Sportsnet’s Mark Spector posited today that the long-awaited signing of defenseman Kris Russell simply may not come. As Spector eloquently put it, he and his agent have simply “blown it”. After being such a hot commodity on the NHL trade market last year, it seems as though Russell and his representation misread the subsequent free agent market, believing he would be highly sought-after, and priced themselves out of a reasonable deal and a new home. Russell’s play style has been the subject of many debates, and it seems to be a forgone conclusion now that his skill set is being devalued, just not to the player himself. Now, the opportunities are drying up and Russell is facing the possibility that his NHL days may be over.
Many people first identified Russell’s lengthy off-season hiatus as being “this year’s Cody Franson“. Last summer, Franson was reportedly unhappy with his original offers in July and was seemingly negotiating with several teams for months, before finally signing for less than expected with the Buffalo Sabres right before training camp. However, even that scenario has passed Russell by. Training camp is nearly over, most spots are filled, and multi-year, multi-million dollar deals are simply not available. As Calgary Flames beat writer Ryan Pike suggests, Russell has actually turned into this year’s Curtis Glencross. A former teammate of Russell’s in Calgary, like Russell, Glencross was in high demand at the NHL Trade Deadline in 2014. Like Russell, a team (the Washington Capitals) overpaid for his services at the end of the year. Like Russell, Glencross then priced himself out of where teams were comfortable paying him. He ended up waiting until September, bounced around a couple of training camps to no avail, and then simply retired due to lack of interest at just 33-years-old. Unless Russell gets lucky, he could be on the same path.
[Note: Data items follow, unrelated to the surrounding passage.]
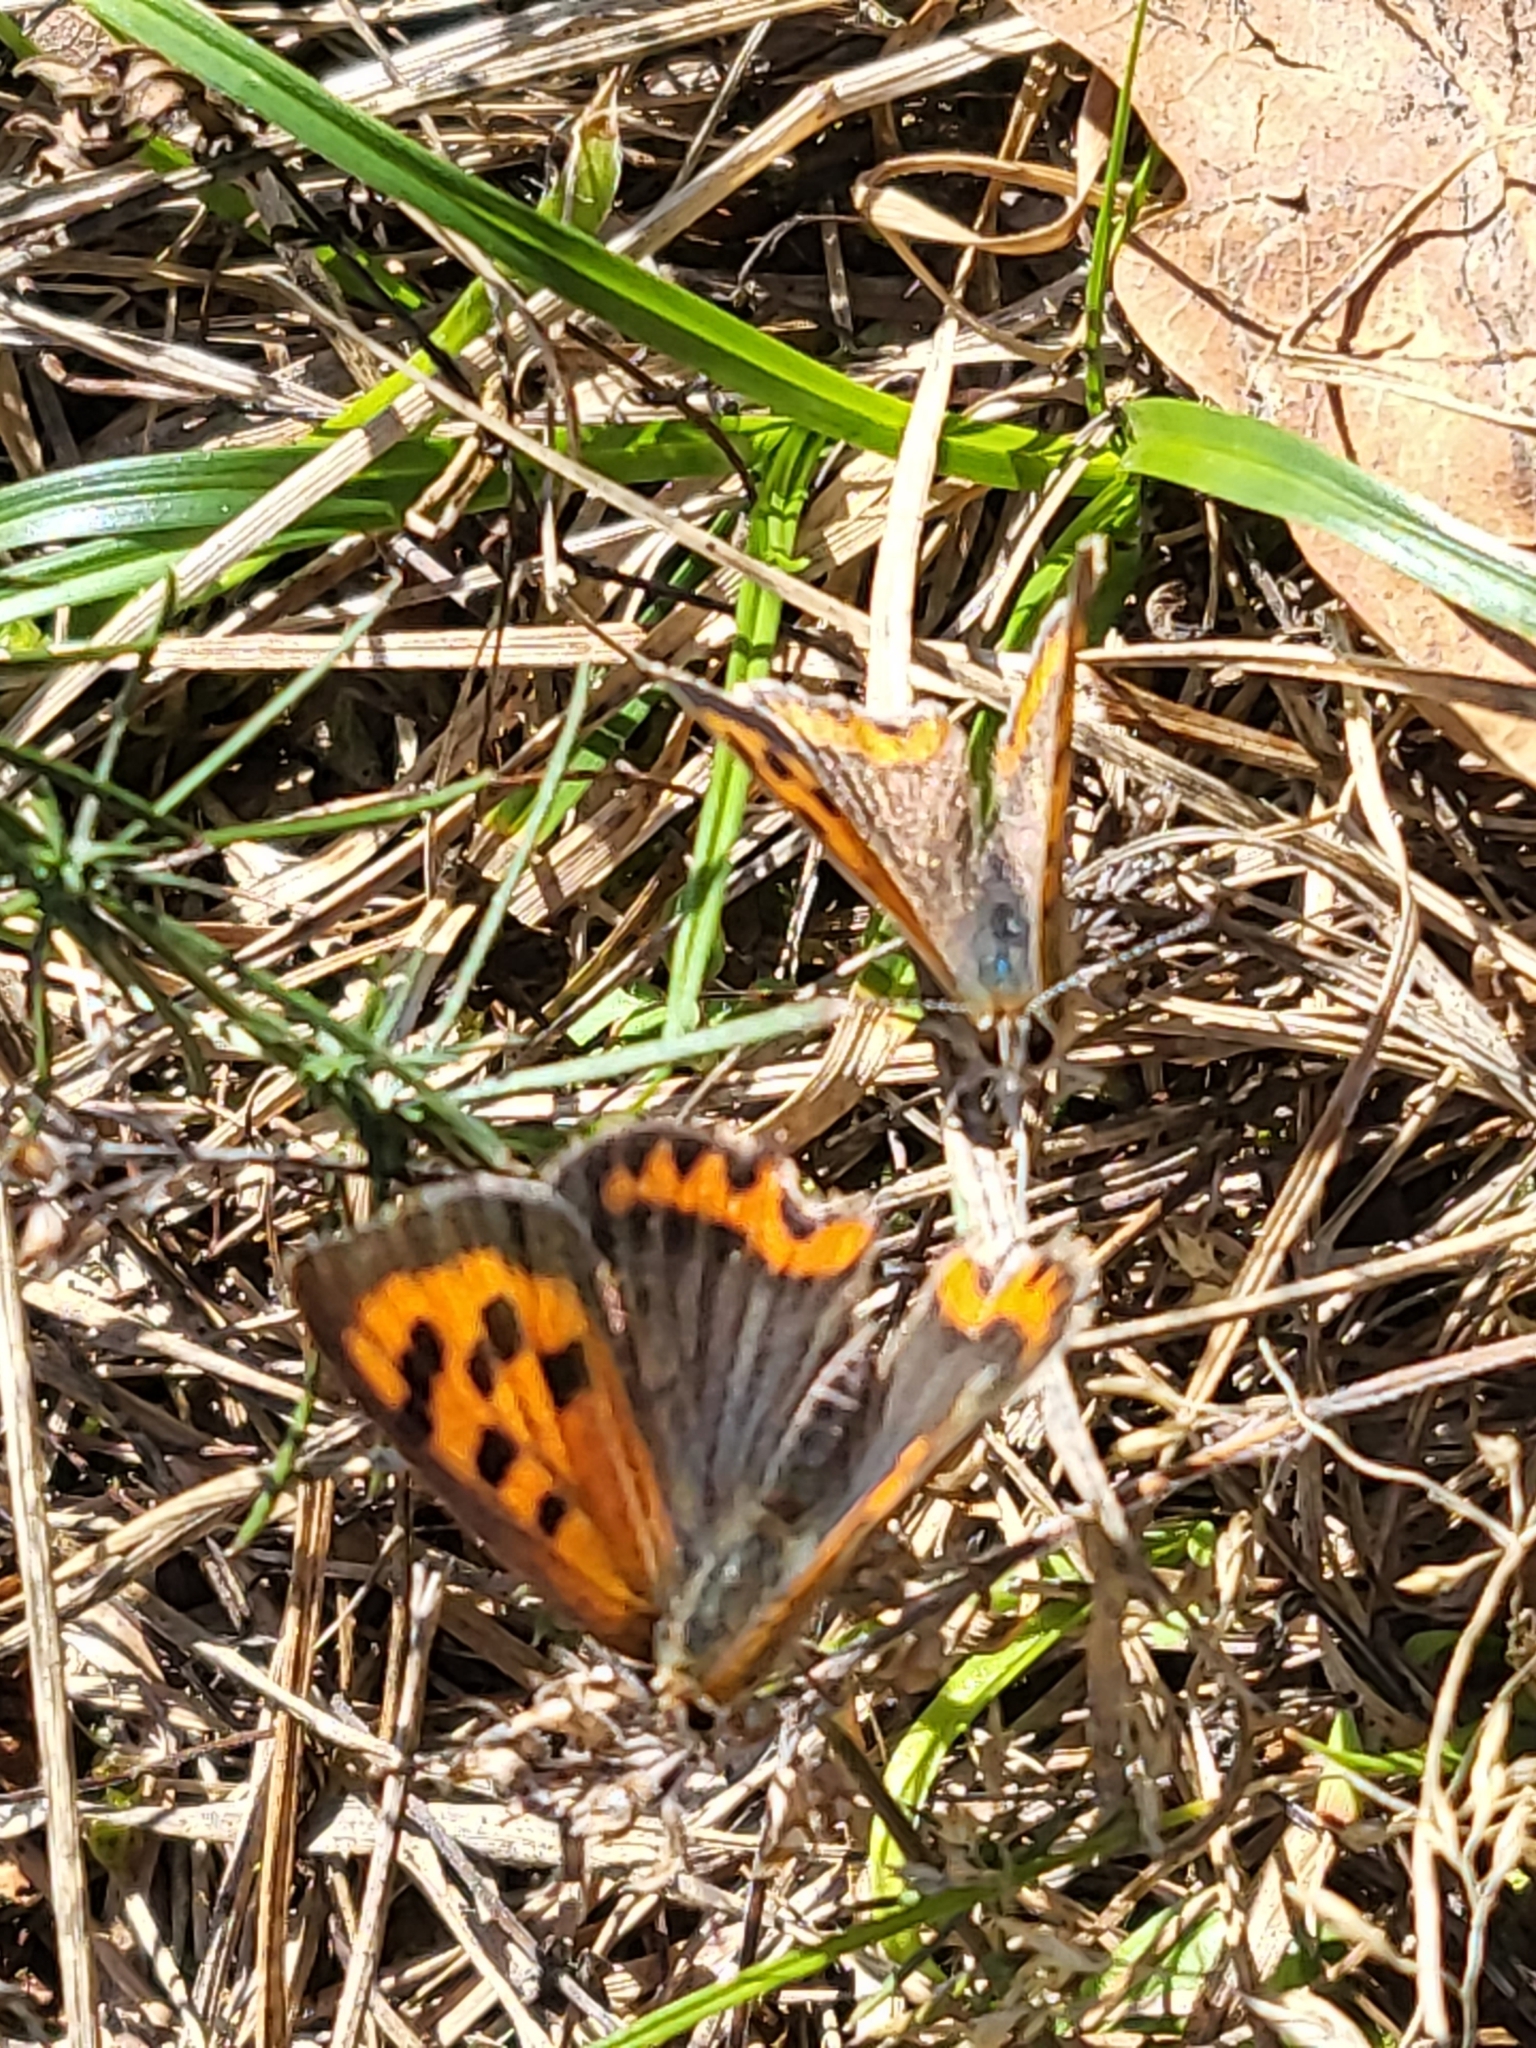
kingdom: Animalia
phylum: Arthropoda
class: Insecta
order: Lepidoptera
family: Lycaenidae
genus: Lycaena
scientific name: Lycaena phlaeas
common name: Small copper
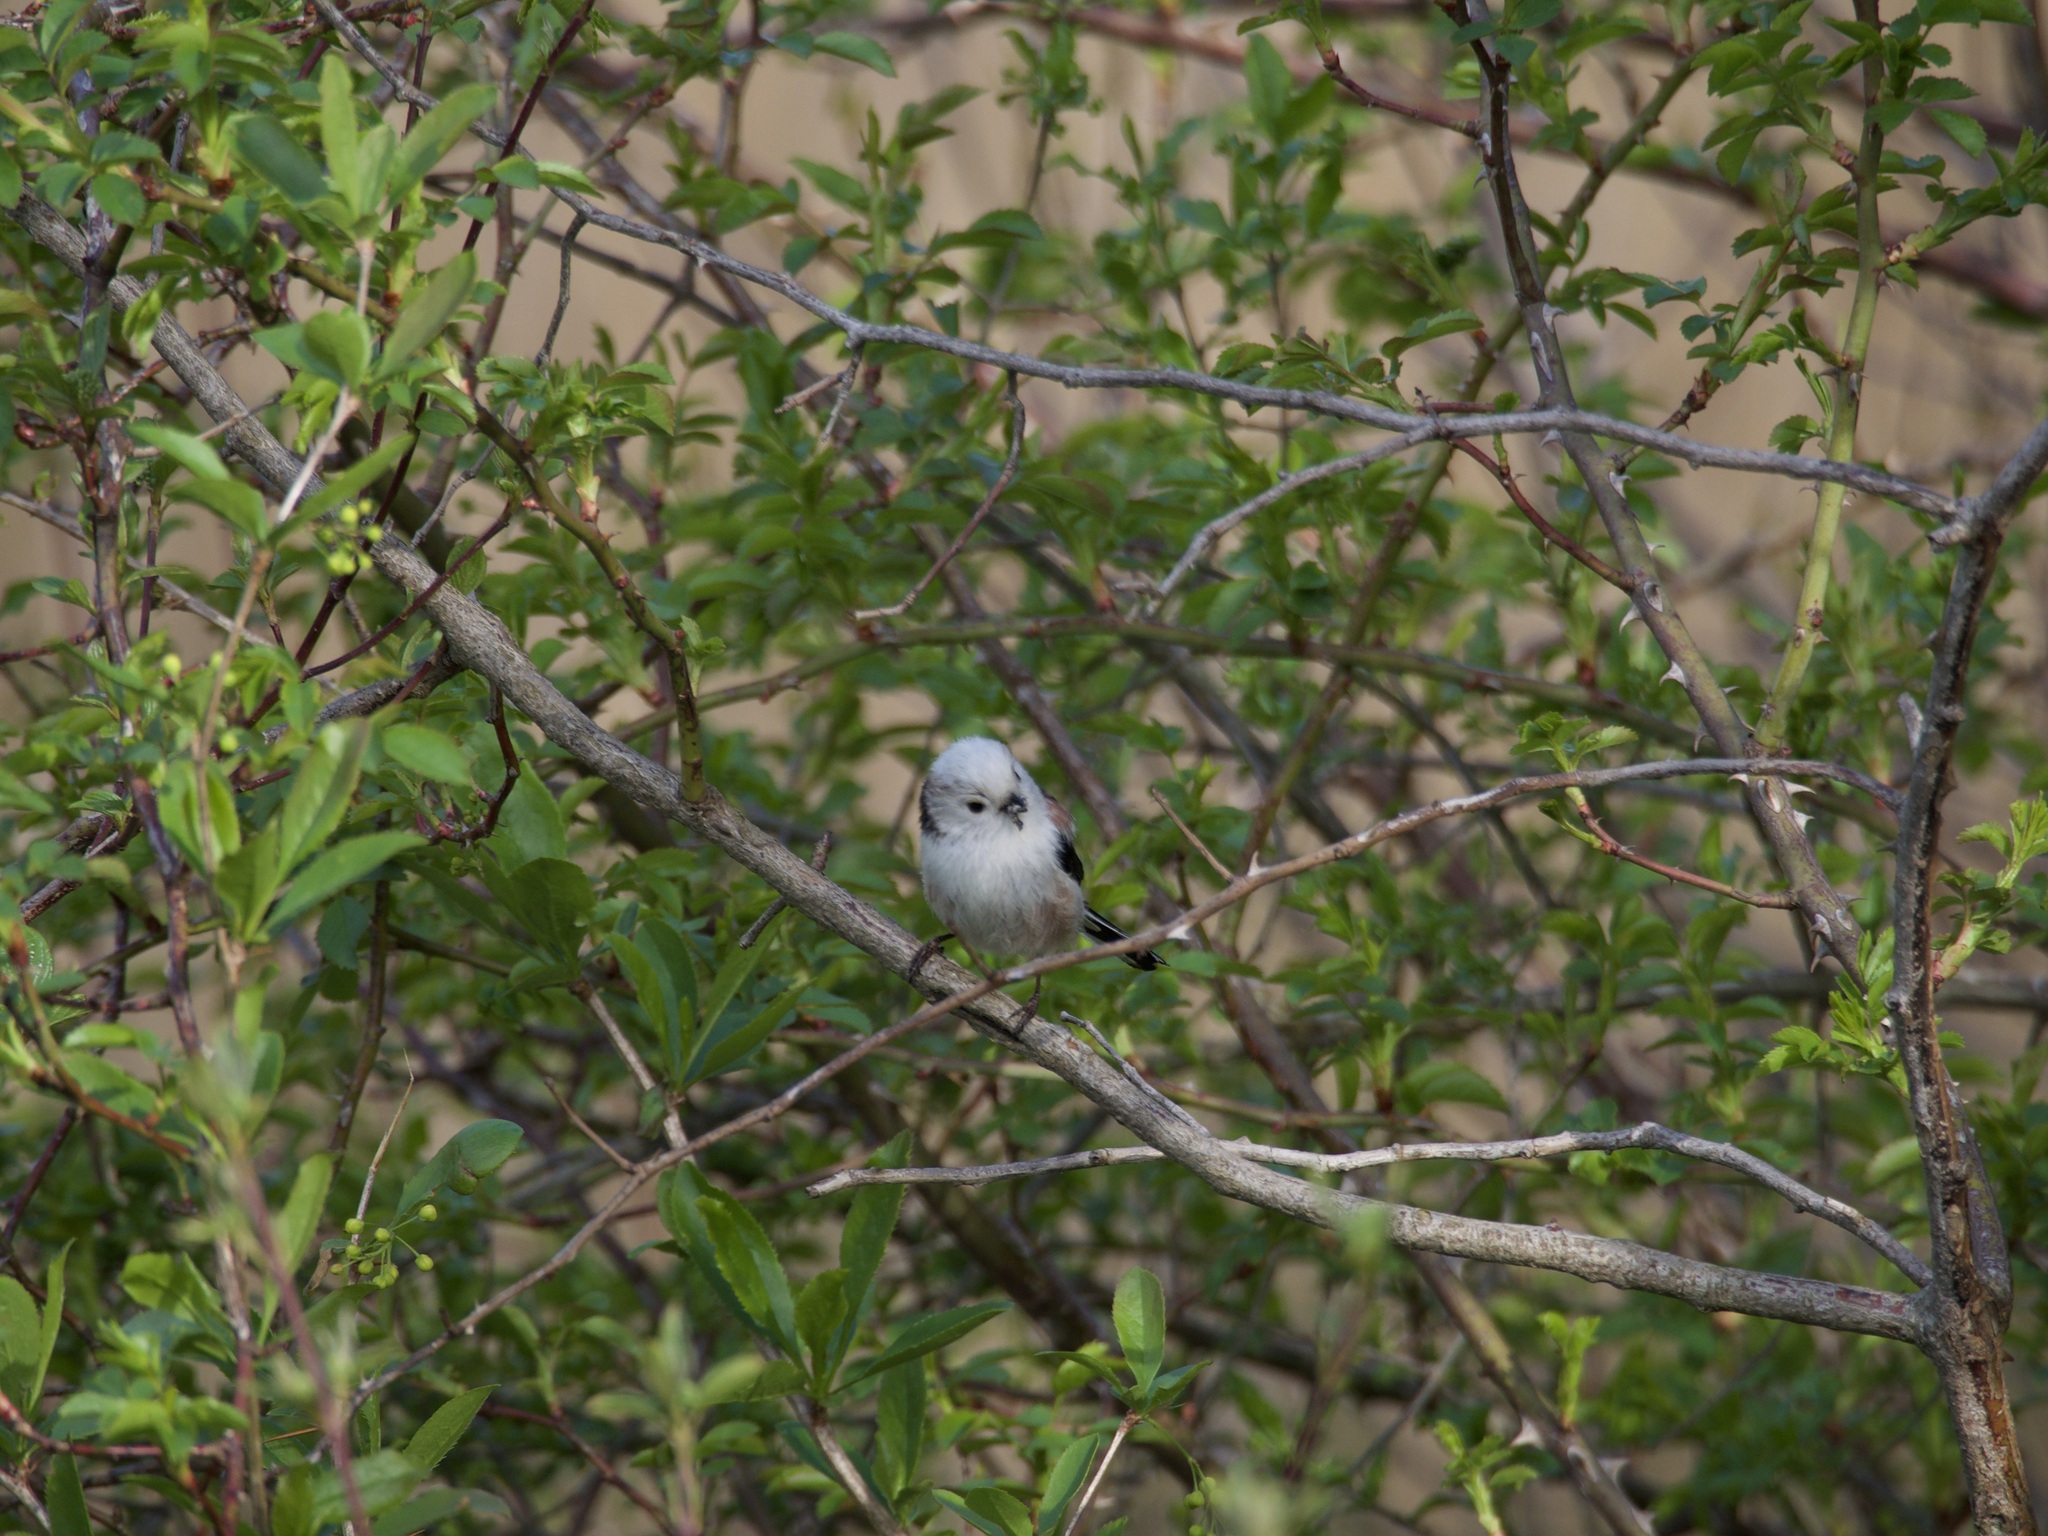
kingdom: Animalia
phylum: Chordata
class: Aves
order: Passeriformes
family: Aegithalidae
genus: Aegithalos
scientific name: Aegithalos caudatus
Now, Russell’s situation has definitely been effected by the strange situation occurring across the league with restricted free agents. No one could have guessed that, this late in the summer, players like Jacob Trouba and Hampus Lindholm would still be unsigned or that others like Cam Fowler or Braydon Coburn could have their names out on the rumor mill. There are definitely still teams that are waiting for the dominos to fall with several big-name RFA signings before they look to make moves on their blue line, but most have already built in safeguards with PTO’s, two-way investments, and young players. There is simply no guarantee that a team forced to trade a defenseman or a team that missed out on acquiring one of the big names will come calling for Russell. Russell may have an “old-fashioned” game, one that analytics pundits have shunned, but he is still a reliable hockey player. Spector believes that, at some point over the course of the season, Russell will likely find an NHL team to sign on with. However, the “inevitable” signing of Kris Russell is no more. He may be back, but he very well may not. That’s just the reality of today’s NHL.